Вера же осталась нищей. Да и брат Александр очутился В таком же приблизительно положении, съехав с двадцати тысяч «синекуры» на две с половиной своего скромного жалованья.
Загорский знал все это из рассказов любимой девушки. Любимой, потому что успел ее полюбить. Знал, советуя ни в каком случае не складывать оружия и затеять процесс, оспаривающий действительность завещания. И были шансы выиграть его, так как Вера и в особенности Александр обладали ценными документами. Это – последние письма покойного, где слишком ярко сквозила ненормальность отца, переплетенная с его злобно-негодующим отношением к Анне. И после этого Анна является единственной наследницей почти трехмиллионного состояния, а Вере и Александру – ничего!
В своей комнате, где все полно какого-то особенного девичьего уюта, сверкает чистотой, Вера с нетерпением поджидала Загорского, чтобы посоветоваться с ним, как ей быть?
Загорский возвращался обыкновенно к пяти, а между, тем нет и полудня.
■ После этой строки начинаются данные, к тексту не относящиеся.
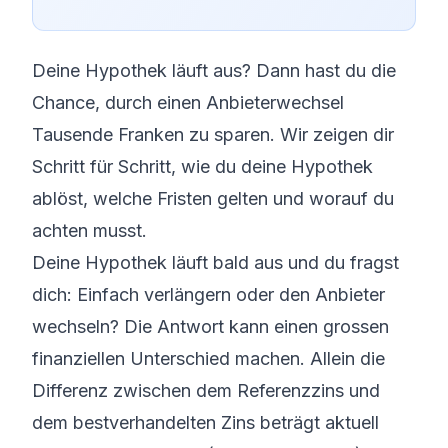
Deine Hypothek läuft aus? Dann hast du die
Chance, durch einen Anbieterwechsel
Tausende Franken zu sparen. Wir zeigen dir
Schritt für Schritt, wie du deine Hypothek
ablöst, welche Fristen gelten und worauf du
achten musst.
Deine Hypothek läuft bald aus und du fragst
dich: Einfach verlängern oder den Anbieter
wechseln? Die Antwort kann einen grossen
finanziellen Unterschied machen. Allein die
Differenz zwischen dem Referenzzins und
dem bestverhandelten Zins beträgt aktuell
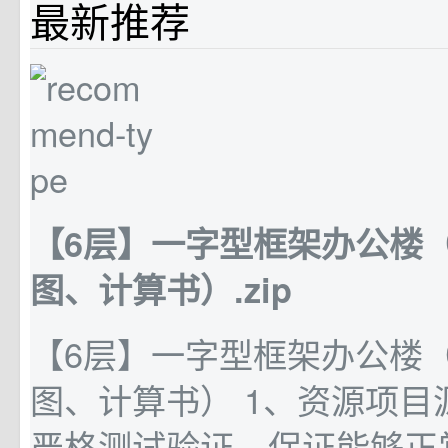
最新推荐
【6层】一字型框架办公楼
图、计算书）.zip
【6层】一字型框架办公楼
图、计算书） 1、资源项目
严格测试验证，保证能够正常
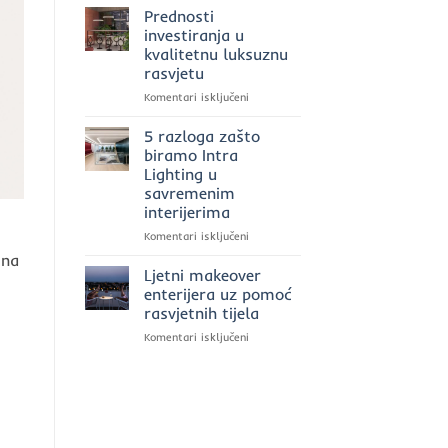
2025.
rasvjeta
Prednosti
godini?
u
investiranja u
poslovnim
kvalitetnu luksuznu
prostorima:
rasvjetu
moć
svjetla
za
Komentari isključeni
uz
Prednosti
Intra
investiranja
5 razloga zašto
Lighting
u
biramo Intra
kvalitetnu
Lighting u
luksuznu
savremenim
rasvjetu
interijerima
za
Komentari isključeni
5
 na
razloga
Ljetni makeover
zašto
enterijera uz pomoć
biramo
rasvjetnih tijela
Intra
za
Komentari isključeni
Lighting
Ljetni
u
makeover
savremenim
enterijera
interijerima
uz
pomoć
rasvjetnih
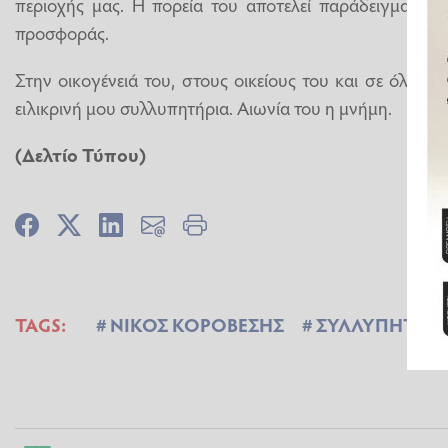
περιοχής μας. Η πορεία του αποτελεί παράδειγμα εν
προσφοράς.
Στην οικογένειά του, στους οικείους του και σε όλους
ειλικρινή μου συλλυπητήρια. Αιωνία του η μνήμη.
(Δελτίο Τύπου)
TAGS:
ΝΙΚΟΣ ΚΟΡΟΒΕΣΗΣ
ΣΥΛΛΥΠΗΤΗΡΙ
Еще целая уйма томительного времени! Просмотреть газеты разве, нет ли там подходящих публикаций? Вера Клавдиевна послала горничную за газетами.
Боже мой, в каком подавляющем количестве предложения и до чего сравнительно с этим ничтожен спрос!
«Ищут бонну в отъезд»… «Нужна чертежница»… «Ищут гувернантку-француженку»… Мимо все это, неподходящее. Вот. «Нужна барышня-конторщица, немедленно. Справиться: Большая Конюшенная, дом 49, кв. 5».
Вера Клавдиевна маленькими туалетными ножницами вырезала эту публикацию. Разве сейчас сходить попробовать, и незаметней как-то уйдет время до возвращения «Димы»…
Про себя Вера с необыкновенной нежностью называла его «Димой». А так они были на «вы» и она говорила ему «Дмитрий Владимирович».
Надеть легонький темный жакет, приколоть шляпку у овального зеркала в старой серебряной раме (одна из уцелевших собственных вещей средь этой казенной меблировки) – дело минуты. И вот Вера Клавдиевна уже на улице, в сиянии жаркого солнечного дня, и скоро-скоро стучат по каменным плитам панели высокие каблучки ее туфель. Недавнего уныния нет и в помине. Оно осталось в четырех стенах комнаты. Улица с ее толпою, движением, солнцем всегда как-то бодрит, взвинчивая, не давая падать нервам. И бодро смотрели перед собой серо-голубые глаза Веры Клавдиевны. Эти глаза, большие, ясные, озарявшие все красивое, тонкое личико, обращали внимание.
Вот и Конюшенная.
Откормленный швейцар с бородой, что твой Черномор или, по крайней мере, Добрыня Никитич, монументом уперся. Не сдвинешь, – такой медлительный.
Но каким-то холопским инстинктом почуяв в скромно одетой барышне «настоящее господское дите», тот приподнял обшитую галуном фуражку.
– В квартире пять кто живет?
– В пятом? Никто не живет. Они как бы живут. Заведение!
– Что такое?
– Заведение, говорю. Вывеску изволили видеть? «Институт красоты» называется.
Швейцар Тимофей ладил с Альфрнсинкой, но не ладил с другом, черномазым Седухом.
Бакенбардист, этот новоявленный петербургский Калиостро, был груб вообще, а с прислугой в особенности. Кроме того, весьма и весьма скупился на чаевые; Тимофей не прощал ему этого, при каждом удобном случае стараясь уронить «институт красоты», именуя его «заведением».
Вера Клавдиевна решила, что от наглого швейцара толку все равно не добьешься. Каблучки застучали по мраморной лестнице, а «монумент» послал вдогонку свое лаконическое:
– Второй этаж, налево…
Открыла дверь горничная, нарядная, бойкая, даже слишком бойкая для приличного дома.
– Вы записаться, барышня?
– Я по публикации.
– А, так вы обождите минутку. Вот сюда пожалуйте, в контору.
Вся «контора» заключалась в комнате с голым письменным столом. Две продолговатые книги бухгалтерского типа, квитанционная тетрадка. Сквозь стеклянную дверцу шкафа смотрели флаконы духов, эссенций, фарфоровые баночки с какими-то мазями, пилюлями, кремом. Вот и вся контора.